I am also considering doing the job on an EC2 machine, but I lose reactivity (if I turn off the machine while not used) or I lose money (if I do not turn off the machine).
I was told that Kinesis may be a solution, but I am not convinced.
Please tell me what would be the best approach to get the huge CSV file in DynamoDB if you were me. I want to minimise the workload for a "second" upload.
I prefer using Node.js or R. Python may be acceptable as a last solution.
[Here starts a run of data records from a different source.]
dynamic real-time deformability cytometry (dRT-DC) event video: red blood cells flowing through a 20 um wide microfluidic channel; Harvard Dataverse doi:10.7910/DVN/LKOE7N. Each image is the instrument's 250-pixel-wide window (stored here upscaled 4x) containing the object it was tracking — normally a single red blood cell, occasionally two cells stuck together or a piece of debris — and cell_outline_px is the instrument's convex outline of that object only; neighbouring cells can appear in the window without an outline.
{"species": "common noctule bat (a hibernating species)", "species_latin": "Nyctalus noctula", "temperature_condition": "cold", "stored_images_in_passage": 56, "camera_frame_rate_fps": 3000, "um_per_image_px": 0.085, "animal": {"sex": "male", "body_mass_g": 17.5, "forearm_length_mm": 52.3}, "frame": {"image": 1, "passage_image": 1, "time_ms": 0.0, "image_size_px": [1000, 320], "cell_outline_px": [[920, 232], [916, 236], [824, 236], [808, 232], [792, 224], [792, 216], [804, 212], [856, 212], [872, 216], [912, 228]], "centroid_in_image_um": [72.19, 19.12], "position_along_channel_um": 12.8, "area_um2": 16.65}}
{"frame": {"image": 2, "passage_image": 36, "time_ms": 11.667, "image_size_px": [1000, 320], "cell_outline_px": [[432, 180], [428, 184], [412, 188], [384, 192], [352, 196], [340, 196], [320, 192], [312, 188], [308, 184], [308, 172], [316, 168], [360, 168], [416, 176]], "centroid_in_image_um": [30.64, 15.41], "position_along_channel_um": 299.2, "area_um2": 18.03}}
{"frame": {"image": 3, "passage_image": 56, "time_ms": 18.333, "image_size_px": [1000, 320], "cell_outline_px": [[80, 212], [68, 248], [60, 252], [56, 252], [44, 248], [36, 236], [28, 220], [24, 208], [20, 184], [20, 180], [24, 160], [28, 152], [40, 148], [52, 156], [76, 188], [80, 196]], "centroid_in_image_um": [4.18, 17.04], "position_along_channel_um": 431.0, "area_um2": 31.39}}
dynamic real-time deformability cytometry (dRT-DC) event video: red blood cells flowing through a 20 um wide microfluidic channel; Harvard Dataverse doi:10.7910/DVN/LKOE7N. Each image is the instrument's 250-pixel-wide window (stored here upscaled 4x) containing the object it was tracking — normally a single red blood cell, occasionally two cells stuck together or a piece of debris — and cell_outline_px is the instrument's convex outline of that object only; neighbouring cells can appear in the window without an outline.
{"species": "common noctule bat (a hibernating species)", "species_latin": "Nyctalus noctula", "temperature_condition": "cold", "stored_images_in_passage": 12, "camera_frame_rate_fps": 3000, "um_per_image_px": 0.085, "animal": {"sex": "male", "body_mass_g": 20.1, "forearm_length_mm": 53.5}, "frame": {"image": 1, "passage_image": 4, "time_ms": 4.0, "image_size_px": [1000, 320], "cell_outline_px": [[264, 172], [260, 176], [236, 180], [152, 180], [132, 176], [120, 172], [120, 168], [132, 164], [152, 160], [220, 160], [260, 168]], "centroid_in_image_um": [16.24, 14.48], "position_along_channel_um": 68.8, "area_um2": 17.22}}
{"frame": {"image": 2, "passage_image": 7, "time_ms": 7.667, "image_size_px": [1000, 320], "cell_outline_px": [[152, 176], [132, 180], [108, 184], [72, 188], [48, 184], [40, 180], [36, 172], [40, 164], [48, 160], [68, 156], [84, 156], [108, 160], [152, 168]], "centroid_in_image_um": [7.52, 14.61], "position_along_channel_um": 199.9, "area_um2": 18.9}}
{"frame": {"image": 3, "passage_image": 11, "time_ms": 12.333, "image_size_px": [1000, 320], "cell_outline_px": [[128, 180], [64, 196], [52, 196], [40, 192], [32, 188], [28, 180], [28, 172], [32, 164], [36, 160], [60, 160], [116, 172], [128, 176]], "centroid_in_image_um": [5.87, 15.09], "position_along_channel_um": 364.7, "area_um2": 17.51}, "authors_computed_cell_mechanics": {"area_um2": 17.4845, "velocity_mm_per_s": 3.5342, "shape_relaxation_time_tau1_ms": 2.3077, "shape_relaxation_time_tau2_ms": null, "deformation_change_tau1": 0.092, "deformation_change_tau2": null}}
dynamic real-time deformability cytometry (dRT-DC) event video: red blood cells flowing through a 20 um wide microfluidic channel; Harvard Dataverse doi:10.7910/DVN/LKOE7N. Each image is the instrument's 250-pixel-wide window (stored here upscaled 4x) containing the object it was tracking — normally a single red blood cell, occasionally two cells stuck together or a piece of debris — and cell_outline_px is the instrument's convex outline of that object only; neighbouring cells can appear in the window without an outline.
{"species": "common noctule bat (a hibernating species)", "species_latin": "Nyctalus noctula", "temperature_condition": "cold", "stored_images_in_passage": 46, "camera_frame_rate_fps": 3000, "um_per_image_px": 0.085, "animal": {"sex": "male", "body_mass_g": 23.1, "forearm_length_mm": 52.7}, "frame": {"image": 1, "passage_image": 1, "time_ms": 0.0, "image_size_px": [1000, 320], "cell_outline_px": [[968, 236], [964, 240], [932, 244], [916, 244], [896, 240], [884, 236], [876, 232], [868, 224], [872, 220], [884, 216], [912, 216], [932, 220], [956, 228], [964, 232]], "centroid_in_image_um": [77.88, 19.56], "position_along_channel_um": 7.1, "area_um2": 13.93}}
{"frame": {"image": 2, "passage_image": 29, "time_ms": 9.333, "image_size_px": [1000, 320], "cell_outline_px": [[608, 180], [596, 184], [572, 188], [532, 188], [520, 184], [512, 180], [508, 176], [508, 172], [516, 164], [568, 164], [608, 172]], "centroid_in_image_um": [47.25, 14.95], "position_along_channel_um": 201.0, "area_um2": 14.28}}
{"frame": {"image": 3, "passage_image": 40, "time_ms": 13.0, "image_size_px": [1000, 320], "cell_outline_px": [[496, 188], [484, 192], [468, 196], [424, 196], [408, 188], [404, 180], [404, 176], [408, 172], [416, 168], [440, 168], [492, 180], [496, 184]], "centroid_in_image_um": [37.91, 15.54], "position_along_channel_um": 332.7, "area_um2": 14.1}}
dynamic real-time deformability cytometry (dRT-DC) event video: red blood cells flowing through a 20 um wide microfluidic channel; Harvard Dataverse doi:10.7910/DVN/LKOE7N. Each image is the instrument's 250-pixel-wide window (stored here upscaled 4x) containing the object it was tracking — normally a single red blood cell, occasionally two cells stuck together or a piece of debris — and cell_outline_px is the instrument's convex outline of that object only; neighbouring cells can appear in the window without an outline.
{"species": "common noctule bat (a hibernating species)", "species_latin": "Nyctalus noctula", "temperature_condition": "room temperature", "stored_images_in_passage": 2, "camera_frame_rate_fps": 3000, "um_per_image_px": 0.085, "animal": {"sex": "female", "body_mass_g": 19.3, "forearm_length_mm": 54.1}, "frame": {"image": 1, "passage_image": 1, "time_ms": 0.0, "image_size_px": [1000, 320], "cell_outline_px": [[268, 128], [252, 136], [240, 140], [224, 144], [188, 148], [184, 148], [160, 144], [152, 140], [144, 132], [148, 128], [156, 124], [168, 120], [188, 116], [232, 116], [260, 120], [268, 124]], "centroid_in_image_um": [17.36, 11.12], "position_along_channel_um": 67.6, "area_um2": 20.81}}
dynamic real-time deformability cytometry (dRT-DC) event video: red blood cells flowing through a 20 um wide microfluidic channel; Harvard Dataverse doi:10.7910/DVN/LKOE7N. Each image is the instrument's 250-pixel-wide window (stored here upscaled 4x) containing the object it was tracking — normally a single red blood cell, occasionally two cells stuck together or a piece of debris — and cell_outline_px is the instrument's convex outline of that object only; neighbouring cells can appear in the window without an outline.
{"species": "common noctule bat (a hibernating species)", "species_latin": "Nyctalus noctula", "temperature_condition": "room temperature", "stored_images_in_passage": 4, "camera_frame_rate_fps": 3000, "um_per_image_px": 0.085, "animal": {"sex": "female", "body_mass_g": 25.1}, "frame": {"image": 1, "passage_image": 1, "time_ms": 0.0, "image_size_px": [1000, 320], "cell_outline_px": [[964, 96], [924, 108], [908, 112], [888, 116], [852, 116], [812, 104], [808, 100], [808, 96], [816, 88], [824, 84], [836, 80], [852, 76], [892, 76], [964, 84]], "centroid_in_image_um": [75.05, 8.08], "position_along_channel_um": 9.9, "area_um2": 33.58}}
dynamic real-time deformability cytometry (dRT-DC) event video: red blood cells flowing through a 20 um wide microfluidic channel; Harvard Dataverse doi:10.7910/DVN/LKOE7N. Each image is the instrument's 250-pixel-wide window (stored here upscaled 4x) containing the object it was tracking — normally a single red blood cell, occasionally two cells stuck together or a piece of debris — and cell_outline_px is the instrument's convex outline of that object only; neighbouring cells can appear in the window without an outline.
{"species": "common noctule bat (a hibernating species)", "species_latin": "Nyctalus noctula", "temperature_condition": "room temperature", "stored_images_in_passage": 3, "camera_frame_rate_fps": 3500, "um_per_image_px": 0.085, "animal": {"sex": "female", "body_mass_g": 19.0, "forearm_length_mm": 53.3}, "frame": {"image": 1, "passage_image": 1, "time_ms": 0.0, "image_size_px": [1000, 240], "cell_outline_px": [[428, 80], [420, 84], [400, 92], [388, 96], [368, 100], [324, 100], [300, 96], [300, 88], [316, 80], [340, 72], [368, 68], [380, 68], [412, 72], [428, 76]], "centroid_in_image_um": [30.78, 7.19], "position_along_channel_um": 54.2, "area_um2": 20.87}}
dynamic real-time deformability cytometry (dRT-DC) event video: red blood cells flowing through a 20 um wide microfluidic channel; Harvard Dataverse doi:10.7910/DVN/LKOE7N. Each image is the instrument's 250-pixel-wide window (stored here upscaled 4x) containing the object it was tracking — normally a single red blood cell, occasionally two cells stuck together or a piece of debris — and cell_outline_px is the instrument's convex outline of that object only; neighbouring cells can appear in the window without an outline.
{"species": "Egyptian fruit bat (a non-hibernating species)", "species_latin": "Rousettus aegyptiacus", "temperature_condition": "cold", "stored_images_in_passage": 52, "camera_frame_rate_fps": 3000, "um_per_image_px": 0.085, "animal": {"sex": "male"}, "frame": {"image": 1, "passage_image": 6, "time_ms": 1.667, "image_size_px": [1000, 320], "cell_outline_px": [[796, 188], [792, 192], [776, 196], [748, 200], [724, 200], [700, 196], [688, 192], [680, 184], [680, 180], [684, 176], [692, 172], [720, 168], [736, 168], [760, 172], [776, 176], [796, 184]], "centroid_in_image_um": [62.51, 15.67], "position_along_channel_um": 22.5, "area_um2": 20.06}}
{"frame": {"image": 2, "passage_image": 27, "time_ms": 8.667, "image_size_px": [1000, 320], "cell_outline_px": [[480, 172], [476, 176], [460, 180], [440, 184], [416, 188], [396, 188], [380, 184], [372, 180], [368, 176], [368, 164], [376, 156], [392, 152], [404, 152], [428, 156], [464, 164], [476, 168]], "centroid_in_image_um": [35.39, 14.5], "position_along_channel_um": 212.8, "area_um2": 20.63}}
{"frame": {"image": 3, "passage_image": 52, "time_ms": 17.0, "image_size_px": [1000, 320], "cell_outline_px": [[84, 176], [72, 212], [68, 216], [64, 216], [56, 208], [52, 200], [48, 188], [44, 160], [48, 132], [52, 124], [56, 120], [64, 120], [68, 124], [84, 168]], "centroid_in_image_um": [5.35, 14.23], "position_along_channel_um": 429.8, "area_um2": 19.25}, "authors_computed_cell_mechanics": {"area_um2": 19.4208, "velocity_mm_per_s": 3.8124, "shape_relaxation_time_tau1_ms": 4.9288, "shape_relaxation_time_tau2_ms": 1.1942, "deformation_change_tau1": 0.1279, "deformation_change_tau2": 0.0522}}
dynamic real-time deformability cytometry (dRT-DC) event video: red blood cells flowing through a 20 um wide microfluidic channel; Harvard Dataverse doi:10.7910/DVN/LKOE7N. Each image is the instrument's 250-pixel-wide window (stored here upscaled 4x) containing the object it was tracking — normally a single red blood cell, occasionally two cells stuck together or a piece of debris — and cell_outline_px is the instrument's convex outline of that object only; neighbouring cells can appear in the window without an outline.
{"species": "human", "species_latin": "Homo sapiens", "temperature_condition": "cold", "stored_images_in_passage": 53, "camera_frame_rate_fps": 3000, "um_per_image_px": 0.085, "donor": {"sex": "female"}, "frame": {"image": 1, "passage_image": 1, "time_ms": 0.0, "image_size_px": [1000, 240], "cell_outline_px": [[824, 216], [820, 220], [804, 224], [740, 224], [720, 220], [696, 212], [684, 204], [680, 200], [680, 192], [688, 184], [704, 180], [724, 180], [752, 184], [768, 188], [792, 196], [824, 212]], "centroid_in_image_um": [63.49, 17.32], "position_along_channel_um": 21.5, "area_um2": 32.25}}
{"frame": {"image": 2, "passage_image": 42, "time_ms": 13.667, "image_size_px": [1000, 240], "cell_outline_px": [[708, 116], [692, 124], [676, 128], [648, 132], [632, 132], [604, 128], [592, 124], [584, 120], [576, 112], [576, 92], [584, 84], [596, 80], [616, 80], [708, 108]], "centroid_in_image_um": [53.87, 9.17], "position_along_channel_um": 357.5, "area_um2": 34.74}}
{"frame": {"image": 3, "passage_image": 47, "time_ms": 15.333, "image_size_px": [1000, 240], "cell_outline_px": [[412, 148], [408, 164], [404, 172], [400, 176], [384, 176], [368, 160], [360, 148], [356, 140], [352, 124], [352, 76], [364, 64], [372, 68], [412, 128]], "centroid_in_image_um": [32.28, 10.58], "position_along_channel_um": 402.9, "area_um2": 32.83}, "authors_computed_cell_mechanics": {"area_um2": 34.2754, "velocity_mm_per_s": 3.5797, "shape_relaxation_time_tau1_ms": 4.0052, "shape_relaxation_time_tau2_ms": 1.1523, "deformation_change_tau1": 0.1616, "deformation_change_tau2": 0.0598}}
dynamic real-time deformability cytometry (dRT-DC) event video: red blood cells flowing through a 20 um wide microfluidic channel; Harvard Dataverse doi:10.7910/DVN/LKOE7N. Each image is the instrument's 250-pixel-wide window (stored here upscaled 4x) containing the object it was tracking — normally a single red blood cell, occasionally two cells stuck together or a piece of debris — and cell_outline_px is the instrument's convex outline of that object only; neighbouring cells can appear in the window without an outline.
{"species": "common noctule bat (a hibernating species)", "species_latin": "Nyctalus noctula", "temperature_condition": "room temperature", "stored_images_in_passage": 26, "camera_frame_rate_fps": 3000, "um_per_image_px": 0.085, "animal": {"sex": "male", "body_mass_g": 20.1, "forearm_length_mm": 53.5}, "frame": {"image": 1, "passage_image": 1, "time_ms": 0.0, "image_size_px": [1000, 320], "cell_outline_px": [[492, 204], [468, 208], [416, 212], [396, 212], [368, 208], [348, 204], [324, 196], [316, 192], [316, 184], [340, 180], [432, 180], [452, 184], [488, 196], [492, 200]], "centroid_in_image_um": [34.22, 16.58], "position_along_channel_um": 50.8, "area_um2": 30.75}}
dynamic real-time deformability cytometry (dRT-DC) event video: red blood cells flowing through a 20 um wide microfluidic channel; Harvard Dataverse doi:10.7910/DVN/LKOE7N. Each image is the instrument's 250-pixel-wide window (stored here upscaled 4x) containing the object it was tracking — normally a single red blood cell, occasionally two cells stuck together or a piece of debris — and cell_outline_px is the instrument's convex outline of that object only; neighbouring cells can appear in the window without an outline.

If you want to do it the AWS way, then data pipelines may be the best approach:
Here is a tutorial that does a bit more than you need, but should get you started:
The first part of this tutorial explains how to define an AWS Data
Pipeline pipeline to retrieve data from a tab-delimited file in Amazon
S3 to populate a DynamoDB table, use a Hive script to define the
necessary data transformation steps, and automatically create an
Amazon EMR cluster to perform the work.
http://docs.aws.amazon.com/datapipeline/latest/DeveloperGuide/dp-importexport-ddb-part1.html
If all your data is in S3 you can use AWS Data pipeline's predefined template to 'import DynamoDB data from S3' It should be straightforward to configure.